动物造模,药效评价,糖尿病 z-bio 2024-08-06 803

　　Diabetes mice: It was first reported by Hummel et al. (1966) that it was caused by a recessive mutation gene and spontaneously originated from inbred mice (C57BL/Ks) in Jackson's laboratory. This gene (db) and obesity (ob) are not alleles, but located on chromosome 4 (gene cluster 8).

　　[Result analysis] Homozygous diabetes mice (db/db) showed signs at 3-4 weeks of age. The first expression of db/db gene mice was that when the diseased mice reached 3-4 weeks of age, there was abnormal fat deposition in the subcutaneous tissues of axilla and groin, at which time the blood sugar increased. This type of mouse has a tendency towards excessive obesity. When the diabetes mice are 3 to 8 weeks old, their weight increases rapidly, sometimes reaching about 45g (the normal mice weigh about 12 to 20g). Then the weight of the mice began to gradually decrease until they developed symptoms and died.

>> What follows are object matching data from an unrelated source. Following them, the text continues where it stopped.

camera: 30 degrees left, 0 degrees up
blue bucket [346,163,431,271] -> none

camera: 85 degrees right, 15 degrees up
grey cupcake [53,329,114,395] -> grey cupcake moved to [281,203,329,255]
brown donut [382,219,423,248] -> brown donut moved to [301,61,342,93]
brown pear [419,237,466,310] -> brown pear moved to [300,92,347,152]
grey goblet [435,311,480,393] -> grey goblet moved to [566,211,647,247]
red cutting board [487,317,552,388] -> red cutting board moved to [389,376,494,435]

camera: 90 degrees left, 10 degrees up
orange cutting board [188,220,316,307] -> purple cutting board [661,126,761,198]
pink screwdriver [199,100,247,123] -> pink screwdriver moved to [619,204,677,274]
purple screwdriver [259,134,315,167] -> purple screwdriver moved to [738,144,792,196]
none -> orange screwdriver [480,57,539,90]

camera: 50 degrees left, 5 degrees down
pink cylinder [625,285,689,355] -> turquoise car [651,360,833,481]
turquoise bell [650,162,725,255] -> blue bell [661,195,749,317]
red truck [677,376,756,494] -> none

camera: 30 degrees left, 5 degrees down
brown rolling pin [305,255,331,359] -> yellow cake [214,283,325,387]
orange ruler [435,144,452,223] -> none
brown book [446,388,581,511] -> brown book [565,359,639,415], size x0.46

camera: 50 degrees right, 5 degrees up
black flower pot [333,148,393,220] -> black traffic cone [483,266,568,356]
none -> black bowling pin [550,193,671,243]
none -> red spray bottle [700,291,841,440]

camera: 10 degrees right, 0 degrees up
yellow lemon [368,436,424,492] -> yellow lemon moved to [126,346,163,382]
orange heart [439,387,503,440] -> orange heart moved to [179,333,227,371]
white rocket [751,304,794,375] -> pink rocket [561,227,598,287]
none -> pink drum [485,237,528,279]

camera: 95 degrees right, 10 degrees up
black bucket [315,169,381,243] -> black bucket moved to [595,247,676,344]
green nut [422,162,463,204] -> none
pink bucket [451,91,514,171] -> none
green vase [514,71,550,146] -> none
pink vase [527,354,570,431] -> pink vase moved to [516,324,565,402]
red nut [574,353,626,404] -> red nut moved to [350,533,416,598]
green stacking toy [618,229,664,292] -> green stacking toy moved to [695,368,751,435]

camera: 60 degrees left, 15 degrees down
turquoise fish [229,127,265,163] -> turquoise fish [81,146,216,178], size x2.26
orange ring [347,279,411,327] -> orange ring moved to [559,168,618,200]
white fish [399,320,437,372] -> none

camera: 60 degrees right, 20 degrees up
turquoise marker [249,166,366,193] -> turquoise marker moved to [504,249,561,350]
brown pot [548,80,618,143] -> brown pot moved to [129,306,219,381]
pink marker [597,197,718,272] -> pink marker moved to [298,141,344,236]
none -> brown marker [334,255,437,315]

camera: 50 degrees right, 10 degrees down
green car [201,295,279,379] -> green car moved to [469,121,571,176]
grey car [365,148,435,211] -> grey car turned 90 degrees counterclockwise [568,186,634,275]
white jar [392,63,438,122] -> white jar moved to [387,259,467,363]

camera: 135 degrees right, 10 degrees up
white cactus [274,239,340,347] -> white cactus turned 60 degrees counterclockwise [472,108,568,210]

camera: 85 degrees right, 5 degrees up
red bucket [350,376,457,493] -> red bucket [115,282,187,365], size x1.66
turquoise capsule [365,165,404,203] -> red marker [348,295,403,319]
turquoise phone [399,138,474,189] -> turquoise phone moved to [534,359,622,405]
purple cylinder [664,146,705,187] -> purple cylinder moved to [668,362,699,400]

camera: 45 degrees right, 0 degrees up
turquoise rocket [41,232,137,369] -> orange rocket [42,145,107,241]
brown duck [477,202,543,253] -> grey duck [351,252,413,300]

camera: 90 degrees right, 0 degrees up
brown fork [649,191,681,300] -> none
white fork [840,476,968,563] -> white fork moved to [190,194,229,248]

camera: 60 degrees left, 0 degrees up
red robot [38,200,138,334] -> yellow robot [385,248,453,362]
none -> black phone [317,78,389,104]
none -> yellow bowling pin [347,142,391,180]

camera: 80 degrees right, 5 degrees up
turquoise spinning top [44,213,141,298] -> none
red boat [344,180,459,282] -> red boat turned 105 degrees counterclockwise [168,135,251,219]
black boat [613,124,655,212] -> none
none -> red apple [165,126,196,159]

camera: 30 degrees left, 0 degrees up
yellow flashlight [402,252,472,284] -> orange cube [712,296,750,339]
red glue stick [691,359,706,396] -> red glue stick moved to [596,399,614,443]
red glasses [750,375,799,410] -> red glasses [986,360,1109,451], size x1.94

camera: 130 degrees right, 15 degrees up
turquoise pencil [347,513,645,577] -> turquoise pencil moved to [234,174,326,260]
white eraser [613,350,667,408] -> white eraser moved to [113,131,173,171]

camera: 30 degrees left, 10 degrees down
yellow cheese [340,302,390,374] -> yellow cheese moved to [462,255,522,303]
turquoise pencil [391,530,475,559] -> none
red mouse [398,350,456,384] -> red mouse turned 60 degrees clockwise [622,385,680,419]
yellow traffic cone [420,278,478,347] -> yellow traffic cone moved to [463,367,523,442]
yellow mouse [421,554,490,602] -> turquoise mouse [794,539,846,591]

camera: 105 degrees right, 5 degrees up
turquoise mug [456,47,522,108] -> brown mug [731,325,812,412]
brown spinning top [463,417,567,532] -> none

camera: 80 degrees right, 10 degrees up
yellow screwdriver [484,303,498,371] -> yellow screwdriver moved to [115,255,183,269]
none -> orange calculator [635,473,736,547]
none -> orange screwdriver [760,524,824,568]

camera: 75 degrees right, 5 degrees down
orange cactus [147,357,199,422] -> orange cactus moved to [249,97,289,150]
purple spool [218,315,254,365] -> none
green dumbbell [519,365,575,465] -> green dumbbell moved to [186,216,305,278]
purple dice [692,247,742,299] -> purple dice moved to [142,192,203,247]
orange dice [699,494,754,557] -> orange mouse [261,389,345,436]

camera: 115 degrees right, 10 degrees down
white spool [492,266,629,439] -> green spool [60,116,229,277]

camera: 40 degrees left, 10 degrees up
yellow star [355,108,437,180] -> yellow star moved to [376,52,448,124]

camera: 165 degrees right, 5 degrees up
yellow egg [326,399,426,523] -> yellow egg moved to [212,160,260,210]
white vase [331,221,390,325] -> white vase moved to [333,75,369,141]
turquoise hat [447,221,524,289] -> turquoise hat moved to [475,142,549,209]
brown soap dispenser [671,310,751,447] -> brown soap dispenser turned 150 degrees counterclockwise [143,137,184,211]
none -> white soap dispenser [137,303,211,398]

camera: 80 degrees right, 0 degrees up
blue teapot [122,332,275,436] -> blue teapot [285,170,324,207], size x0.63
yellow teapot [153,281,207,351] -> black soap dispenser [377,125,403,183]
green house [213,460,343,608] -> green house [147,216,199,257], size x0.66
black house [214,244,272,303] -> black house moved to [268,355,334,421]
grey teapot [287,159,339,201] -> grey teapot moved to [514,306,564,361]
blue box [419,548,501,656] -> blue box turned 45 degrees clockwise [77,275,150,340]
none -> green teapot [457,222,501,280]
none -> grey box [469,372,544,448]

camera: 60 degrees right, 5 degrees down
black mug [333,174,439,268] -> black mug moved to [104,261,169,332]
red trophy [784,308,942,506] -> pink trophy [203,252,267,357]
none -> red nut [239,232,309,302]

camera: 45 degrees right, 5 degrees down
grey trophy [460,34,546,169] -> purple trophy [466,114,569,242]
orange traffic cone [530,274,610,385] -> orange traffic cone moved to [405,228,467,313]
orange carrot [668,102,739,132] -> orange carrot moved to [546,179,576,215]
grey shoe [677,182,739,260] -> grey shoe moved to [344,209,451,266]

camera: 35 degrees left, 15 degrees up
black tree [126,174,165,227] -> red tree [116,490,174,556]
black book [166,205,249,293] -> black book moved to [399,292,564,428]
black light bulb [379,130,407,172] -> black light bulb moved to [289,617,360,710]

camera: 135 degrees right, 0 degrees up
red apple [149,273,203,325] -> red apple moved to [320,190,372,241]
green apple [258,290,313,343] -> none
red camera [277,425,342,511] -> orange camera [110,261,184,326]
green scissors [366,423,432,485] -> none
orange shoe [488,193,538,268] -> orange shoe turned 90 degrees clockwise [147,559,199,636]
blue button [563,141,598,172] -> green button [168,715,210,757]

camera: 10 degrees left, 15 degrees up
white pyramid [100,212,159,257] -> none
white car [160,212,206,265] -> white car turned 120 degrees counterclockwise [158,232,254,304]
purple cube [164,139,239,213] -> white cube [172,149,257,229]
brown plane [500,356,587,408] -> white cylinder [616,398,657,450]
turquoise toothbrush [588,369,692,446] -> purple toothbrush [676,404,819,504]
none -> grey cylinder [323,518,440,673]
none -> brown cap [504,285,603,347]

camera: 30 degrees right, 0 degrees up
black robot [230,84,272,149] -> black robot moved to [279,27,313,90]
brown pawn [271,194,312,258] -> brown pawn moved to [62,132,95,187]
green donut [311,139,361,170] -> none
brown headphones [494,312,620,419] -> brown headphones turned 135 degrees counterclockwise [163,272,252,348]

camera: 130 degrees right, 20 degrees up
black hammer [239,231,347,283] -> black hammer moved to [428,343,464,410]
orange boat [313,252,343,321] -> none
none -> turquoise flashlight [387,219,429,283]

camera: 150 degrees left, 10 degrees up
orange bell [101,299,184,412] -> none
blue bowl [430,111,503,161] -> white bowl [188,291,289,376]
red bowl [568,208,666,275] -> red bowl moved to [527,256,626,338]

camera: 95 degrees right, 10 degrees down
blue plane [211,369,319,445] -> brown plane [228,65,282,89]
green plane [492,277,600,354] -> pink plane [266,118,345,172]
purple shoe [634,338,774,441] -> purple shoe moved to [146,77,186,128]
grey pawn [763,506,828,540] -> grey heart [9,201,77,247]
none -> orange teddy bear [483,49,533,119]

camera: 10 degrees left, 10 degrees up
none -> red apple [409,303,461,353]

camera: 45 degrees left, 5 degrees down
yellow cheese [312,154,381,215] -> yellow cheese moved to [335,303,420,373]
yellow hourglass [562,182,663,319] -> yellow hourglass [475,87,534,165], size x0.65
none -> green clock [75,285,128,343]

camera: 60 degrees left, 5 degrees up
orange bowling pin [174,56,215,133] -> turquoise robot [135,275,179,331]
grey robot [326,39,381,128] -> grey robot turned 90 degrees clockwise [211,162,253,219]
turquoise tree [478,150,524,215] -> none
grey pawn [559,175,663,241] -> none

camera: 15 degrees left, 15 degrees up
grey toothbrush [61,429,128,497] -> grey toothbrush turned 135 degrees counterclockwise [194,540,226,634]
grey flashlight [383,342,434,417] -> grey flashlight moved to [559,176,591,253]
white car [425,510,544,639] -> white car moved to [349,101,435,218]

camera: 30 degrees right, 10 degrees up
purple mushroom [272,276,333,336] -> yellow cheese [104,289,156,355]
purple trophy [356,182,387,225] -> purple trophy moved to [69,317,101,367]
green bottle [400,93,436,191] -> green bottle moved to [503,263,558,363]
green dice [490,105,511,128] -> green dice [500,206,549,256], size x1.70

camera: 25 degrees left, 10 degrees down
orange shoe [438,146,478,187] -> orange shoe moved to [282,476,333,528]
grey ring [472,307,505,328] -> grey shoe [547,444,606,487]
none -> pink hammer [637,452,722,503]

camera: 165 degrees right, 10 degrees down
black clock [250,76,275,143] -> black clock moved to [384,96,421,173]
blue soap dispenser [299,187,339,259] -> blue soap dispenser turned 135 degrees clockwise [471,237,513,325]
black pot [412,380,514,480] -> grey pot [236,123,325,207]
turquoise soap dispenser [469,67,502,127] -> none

　　Obesity is often associated with overeating and can also lead to hyperglycemia in clinical practice. At 4 weeks of age, the blood glucose concentration of this type of mouse reaches 300mg/100ml of blood, and at 12 weeks of age, the blood glucose level can reach as high as 500mg/100ml of blood. When the blood glucose level in mice exceeds 250mg/100ml of blood, some clinical symptoms appear, such as diabetes, polyuria, and polydipsia. The blood glucose level of normal mice is generally 140-180mg/100ml blood.

　　The content of insulin in blood of young diabetes rats was different. During childhood, insulin levels in the plasma of mice gradually increase until around 8 weeks of age, and then gradually decrease to normal levels. After 12 weeks of age, the content of mice only remained at about 25% of the normal amount until they became diseased and died. The life span of diabetes mice is relatively short, about 4-6 months. Most mice cannot survive for more than 8 months, but early dietary control can prolong their lifespan. The clinical symptoms of diabetes mice (db/db) include obesity, hyperglycemia, diabetes, proteinuria, thirst, polyuria, and finally death due to ketonuria. Pathological changes of kidney, lung, heart and eyes are rare. Only pancreatic islets have obvious diabetes changes, and B-cells of pancreatic islets show degeneration and particle reduction. Like et al. (1972) described the changes in the glomeruli of db/db mice, which were similar in appearance to normal mice of the same age, but much larger than the latter. When the mice reached the age of onset of diabetes, the changes in the glomeruli were more obvious. This diabetes mouse (C57BL/KsJ db/db) is an ideal animal model for studying human diabetes at present.